(Edmonton) For millennia, we've relied upon bricks and mortar for the essentials of life-shelter. Now, fuelled by nearly $5-million in funding, the University Faculty of Engineering is focusing on ways to make masonry more energy efficient, sustainable, and safe.
Supported by a $3-million endowment funded by the Masonry Contractors Association of Alberta (MCAA) and the Natural Sciences and Engineering Research Council, engineering professor Carlos Cruz-Noguez has been appointed as the MCAA - Northern Region Chair in Masonry Systems.
In his position as Masonry Research Chair, Cruz-Noguez is conducting and overseeing leading-edge research programs aimed at modernizing masonry.
"Our project will tackle issues of climate change, energy efficiency and resource use," he said. "We have to develop safer, higher performing masonry systems that are more energy efficient-using materials and processes that are centuries old and have a proven record-and engineer it into the next century."
The faculty has already brought in three early-career professors who are world-class experts on their fields, said Cruz-Noguez. Professors Yuxiang Chen, Douglas Tomlinson, and Yong Li have now started research projects on energy and thermal efficiency, composite walls, and reliability and simulation. The research has attracted 12 of the 17 graduate students he estimates will be needed to support masonry research at this stage-and become future industry research leaders.

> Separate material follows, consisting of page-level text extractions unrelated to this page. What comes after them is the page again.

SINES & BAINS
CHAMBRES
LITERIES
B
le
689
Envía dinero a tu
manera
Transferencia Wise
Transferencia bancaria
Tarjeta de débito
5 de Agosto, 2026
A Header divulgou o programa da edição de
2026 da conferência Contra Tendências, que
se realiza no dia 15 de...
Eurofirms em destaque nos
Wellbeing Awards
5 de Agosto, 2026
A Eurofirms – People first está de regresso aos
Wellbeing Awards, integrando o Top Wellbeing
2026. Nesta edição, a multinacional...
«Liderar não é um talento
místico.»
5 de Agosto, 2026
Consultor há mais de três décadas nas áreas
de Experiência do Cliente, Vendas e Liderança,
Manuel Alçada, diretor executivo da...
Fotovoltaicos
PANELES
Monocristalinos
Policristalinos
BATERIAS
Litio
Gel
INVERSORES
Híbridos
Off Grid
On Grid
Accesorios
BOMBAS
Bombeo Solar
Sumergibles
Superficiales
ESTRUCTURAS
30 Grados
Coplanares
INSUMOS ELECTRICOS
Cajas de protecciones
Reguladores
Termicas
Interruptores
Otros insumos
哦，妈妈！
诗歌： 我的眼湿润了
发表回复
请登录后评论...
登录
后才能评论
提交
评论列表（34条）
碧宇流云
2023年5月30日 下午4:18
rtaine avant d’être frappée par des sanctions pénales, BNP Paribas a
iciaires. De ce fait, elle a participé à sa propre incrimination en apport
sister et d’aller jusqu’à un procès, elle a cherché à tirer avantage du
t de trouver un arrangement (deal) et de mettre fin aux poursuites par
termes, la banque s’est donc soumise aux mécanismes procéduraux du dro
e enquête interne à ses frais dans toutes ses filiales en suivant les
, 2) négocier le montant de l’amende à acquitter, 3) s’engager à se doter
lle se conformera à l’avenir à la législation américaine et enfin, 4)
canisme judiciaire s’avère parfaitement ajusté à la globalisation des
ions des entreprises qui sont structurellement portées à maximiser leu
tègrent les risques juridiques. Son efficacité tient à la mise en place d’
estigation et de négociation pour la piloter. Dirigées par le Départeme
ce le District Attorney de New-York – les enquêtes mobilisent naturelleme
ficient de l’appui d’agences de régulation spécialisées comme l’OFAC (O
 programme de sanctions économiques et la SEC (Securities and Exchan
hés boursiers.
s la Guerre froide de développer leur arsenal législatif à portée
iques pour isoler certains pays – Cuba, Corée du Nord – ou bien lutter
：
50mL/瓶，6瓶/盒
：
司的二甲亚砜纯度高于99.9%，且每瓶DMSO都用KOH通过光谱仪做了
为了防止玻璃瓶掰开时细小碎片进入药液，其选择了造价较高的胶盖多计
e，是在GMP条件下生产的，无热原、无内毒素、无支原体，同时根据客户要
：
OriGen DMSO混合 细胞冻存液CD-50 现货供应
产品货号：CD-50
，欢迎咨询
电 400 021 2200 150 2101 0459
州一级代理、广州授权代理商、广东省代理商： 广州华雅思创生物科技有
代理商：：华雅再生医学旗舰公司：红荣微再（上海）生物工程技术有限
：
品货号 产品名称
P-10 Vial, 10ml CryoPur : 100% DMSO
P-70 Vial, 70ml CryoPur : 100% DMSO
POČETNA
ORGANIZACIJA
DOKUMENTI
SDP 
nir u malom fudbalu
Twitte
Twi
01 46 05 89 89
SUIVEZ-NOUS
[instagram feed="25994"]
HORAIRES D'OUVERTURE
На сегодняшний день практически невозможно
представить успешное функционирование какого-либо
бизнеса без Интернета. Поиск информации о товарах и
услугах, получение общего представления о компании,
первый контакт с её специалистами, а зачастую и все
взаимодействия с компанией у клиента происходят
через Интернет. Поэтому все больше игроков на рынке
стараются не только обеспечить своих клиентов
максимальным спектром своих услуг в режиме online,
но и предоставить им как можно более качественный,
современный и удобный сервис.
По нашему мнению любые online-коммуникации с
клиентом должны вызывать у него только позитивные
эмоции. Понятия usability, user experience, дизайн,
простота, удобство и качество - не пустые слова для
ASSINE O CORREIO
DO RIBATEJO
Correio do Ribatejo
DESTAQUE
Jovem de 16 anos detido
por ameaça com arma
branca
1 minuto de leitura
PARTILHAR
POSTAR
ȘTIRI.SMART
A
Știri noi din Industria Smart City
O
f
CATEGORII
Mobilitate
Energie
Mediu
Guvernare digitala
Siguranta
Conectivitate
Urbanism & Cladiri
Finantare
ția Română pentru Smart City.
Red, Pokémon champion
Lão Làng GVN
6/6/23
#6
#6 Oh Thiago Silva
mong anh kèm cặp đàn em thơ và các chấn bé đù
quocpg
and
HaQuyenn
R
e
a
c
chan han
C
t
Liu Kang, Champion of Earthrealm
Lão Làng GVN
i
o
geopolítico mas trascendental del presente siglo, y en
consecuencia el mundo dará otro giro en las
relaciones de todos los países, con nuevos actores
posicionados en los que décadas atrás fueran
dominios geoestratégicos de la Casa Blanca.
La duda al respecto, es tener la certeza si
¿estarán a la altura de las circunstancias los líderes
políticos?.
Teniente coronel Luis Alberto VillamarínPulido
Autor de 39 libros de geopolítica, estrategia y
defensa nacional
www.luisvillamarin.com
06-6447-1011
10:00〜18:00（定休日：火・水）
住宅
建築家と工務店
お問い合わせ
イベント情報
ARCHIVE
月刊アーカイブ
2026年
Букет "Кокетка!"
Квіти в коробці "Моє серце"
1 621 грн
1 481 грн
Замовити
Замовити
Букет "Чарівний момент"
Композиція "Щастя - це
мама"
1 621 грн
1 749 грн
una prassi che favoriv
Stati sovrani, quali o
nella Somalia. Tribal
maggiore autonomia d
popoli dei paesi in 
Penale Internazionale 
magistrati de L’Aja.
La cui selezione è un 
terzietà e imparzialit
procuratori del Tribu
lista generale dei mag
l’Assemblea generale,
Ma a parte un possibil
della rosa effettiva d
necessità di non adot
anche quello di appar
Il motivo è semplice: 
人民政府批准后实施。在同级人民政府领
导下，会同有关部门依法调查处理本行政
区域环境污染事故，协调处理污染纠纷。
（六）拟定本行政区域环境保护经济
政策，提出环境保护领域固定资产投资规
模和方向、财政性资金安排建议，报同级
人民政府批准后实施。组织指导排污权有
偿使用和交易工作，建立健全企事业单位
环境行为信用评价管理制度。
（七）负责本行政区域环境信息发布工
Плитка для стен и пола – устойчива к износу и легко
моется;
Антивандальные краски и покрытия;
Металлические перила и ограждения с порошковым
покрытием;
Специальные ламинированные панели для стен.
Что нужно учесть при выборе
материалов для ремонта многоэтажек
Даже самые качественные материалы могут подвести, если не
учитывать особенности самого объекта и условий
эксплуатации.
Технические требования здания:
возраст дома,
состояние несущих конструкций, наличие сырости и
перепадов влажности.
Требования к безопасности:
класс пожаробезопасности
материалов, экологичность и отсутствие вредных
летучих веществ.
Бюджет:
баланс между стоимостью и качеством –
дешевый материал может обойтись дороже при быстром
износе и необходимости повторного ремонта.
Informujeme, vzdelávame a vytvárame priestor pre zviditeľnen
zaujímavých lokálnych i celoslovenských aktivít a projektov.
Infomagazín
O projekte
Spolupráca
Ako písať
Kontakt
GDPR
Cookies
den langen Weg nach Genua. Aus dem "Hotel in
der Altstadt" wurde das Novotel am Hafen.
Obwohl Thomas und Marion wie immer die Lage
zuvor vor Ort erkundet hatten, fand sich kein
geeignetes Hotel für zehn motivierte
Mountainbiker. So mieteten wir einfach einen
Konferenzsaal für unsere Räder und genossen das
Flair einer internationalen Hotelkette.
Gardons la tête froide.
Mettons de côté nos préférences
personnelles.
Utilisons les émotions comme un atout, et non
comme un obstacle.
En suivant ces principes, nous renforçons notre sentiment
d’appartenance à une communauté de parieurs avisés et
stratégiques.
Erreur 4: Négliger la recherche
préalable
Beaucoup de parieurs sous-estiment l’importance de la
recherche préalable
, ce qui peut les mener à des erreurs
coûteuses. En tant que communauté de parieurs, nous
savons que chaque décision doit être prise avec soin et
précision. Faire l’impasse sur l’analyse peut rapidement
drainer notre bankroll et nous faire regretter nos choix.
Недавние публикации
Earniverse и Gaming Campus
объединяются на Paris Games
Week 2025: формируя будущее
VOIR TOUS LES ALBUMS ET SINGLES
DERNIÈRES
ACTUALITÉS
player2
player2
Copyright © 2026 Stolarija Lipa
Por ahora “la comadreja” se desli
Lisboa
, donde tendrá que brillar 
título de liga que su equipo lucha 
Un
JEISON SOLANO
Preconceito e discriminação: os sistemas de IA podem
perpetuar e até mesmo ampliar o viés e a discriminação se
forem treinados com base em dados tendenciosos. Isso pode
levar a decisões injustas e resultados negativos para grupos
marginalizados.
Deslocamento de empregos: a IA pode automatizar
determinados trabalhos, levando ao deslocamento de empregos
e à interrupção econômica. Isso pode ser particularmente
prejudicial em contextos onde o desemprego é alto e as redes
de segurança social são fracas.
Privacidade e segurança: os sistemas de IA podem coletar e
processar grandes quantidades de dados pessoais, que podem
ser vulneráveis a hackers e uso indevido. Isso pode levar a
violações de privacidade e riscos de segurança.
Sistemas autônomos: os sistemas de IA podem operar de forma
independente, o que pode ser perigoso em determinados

"Our first major project consists of developing a new generation of high-performance masonry walls that are stronger, more durable and sustainable, with improved thermal performance and increased safety," he added.
In addition to the $3-million endowment that supports the research chair position, the program was awarded a $1.8-million NSERC research award, which Cruz-Noguez describes as "the largest masonry research funding grant ever awarded in Canada."
The team has also applied for research funding to help construct Canada's largest environmental chamber. Located in the I.F. Morrison Structures Lab at the U of A, the chamber will allow researchers to expose different building materials to environmental extremes, with temperatures ranging from 40 C to -40 C. Other planned upgrades in the structures lab will enable new earthquake and seismic testing on masonry and other materials.
Educating the next generation of masonry engineers is a key to the success of the research program, he added. Graduate students will inevitably bring their expertise to the field.
Cruz-Noguez has won three consecutive Faculty of Engineering Undergraduate Teaching Awards and won the Provost's Award for Early Achievement of Excellence in Undergraduate Teaching in 2018. He says undergraduate students are a key element of the strategic plan for the masonry program. Some undergraduates learn about masonry research through the Dean's Research Award program, while others spend their summers as researchers working under the supervision of the professors of the masonry group and their graduate students.
"I incorporate masonry into the undergraduate curriculum where it's appropriate, and we get them working with us through research programs," he said. "They are an investment. They are the next generation."